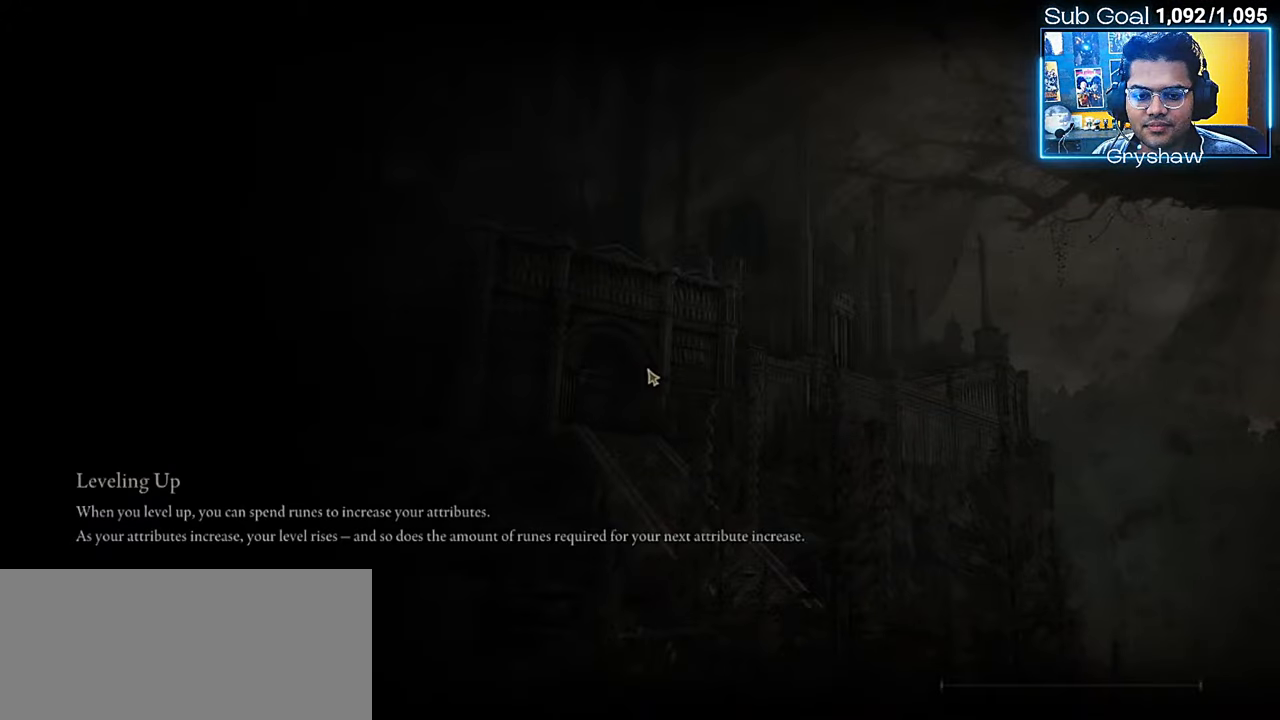
{"keys": [], "mouse": [], "events": []}
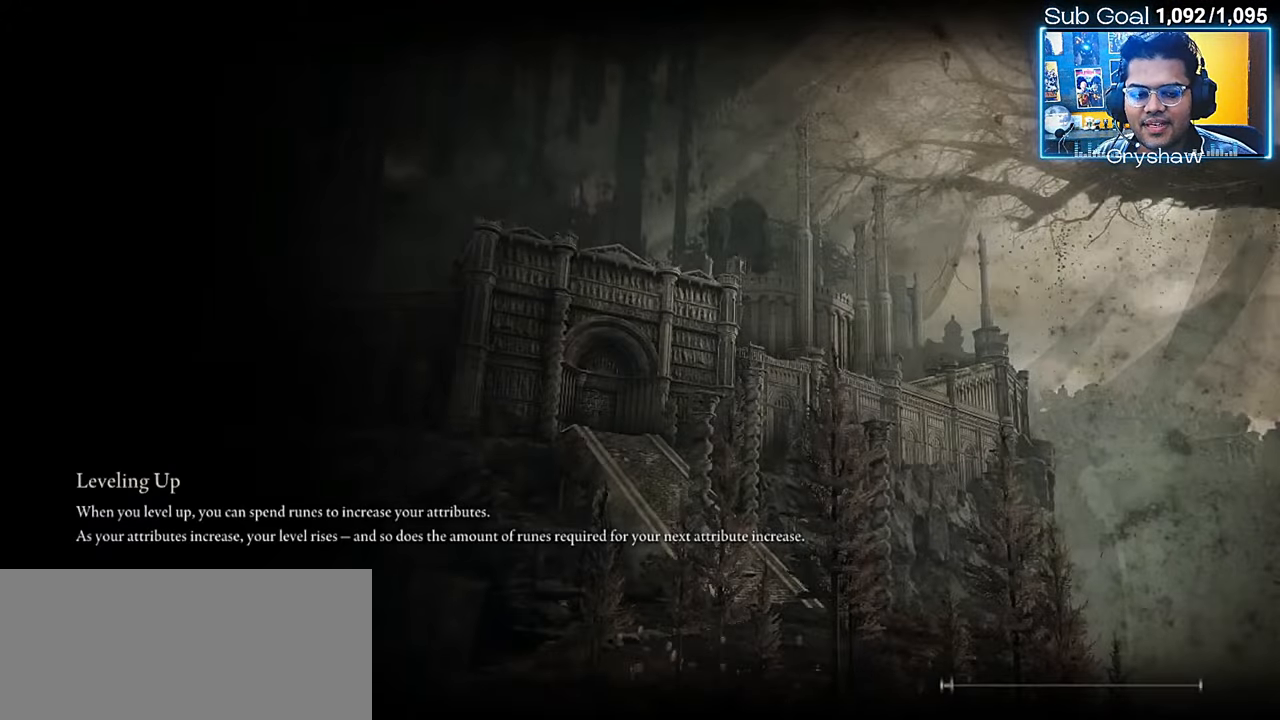
{"keys": [], "mouse": [], "events": []}
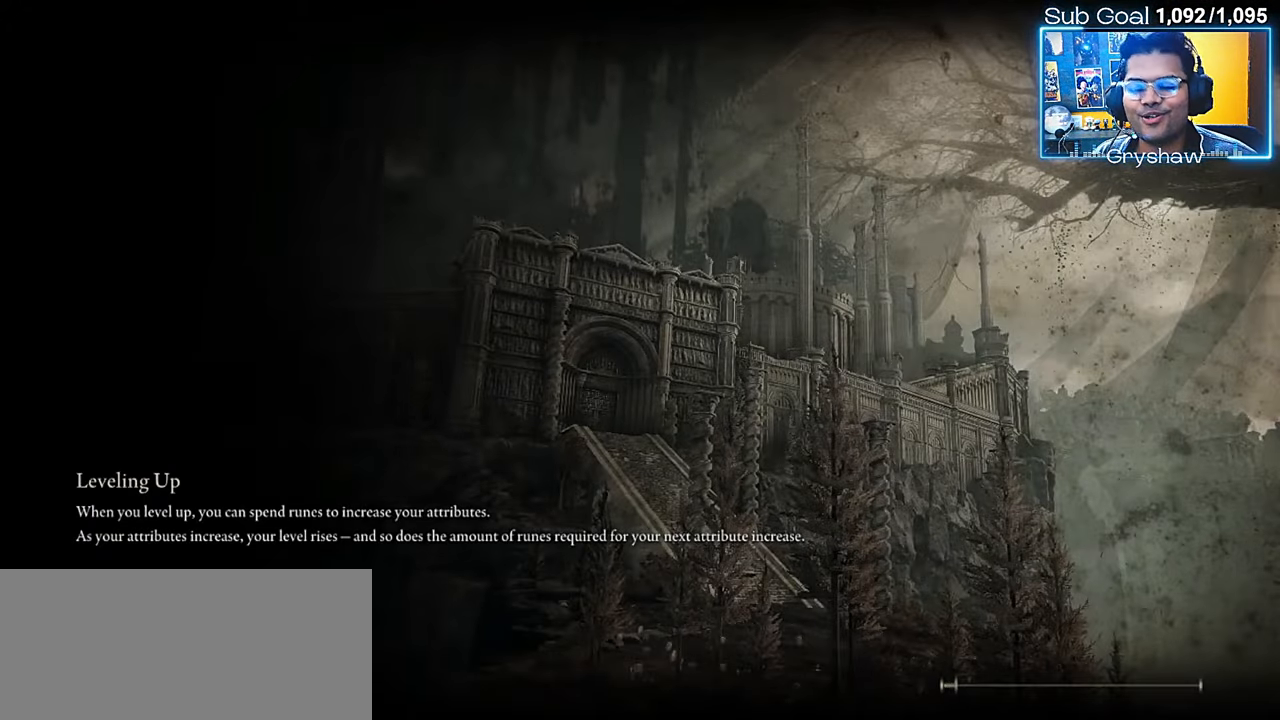
{"keys": [], "mouse": [], "events": []}
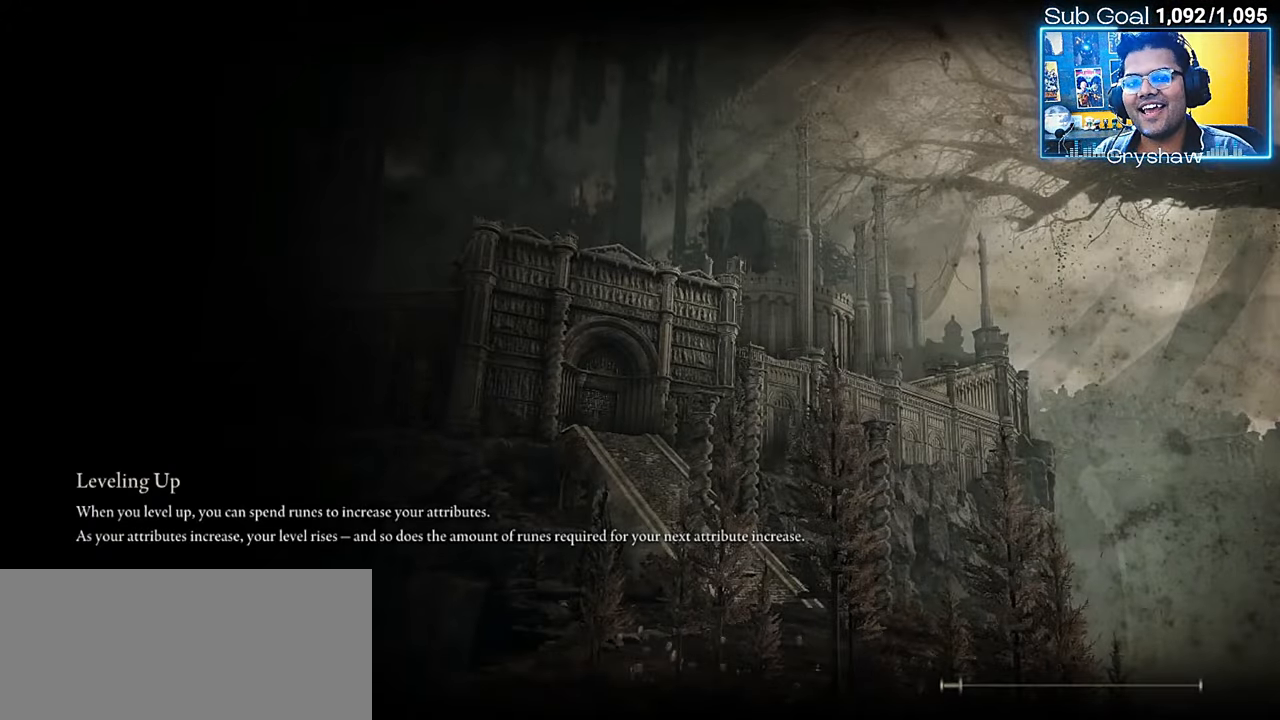
{"keys": [], "mouse": [], "events": []}
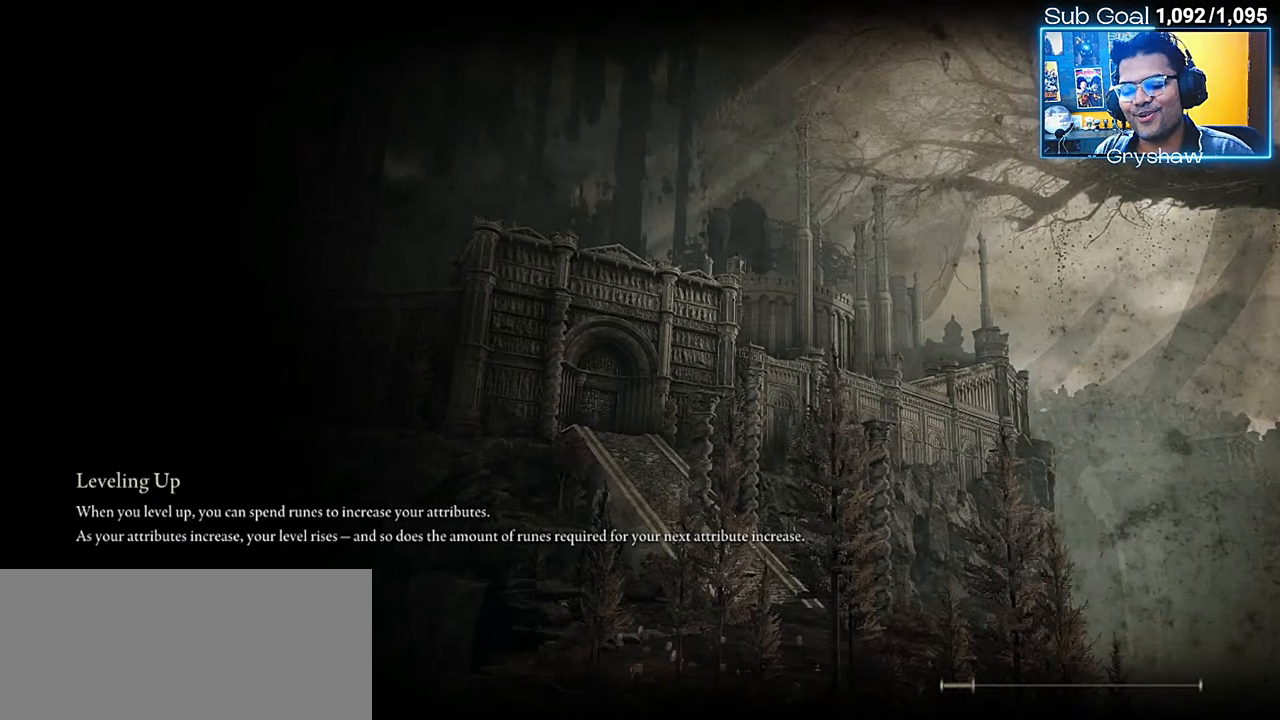
{"keys": [], "mouse": [], "events": []}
###
Although the records above contain pictures, output every line exactly and leave the pictures out.

{"keys": [], "mouse": [], "events": []}
{"keys": [], "mouse": [], "events": []}
{"keys": [], "mouse": [], "events": []}
{"keys": [], "mouse": [], "events": []}
{"keys": [], "mouse": [], "events": []}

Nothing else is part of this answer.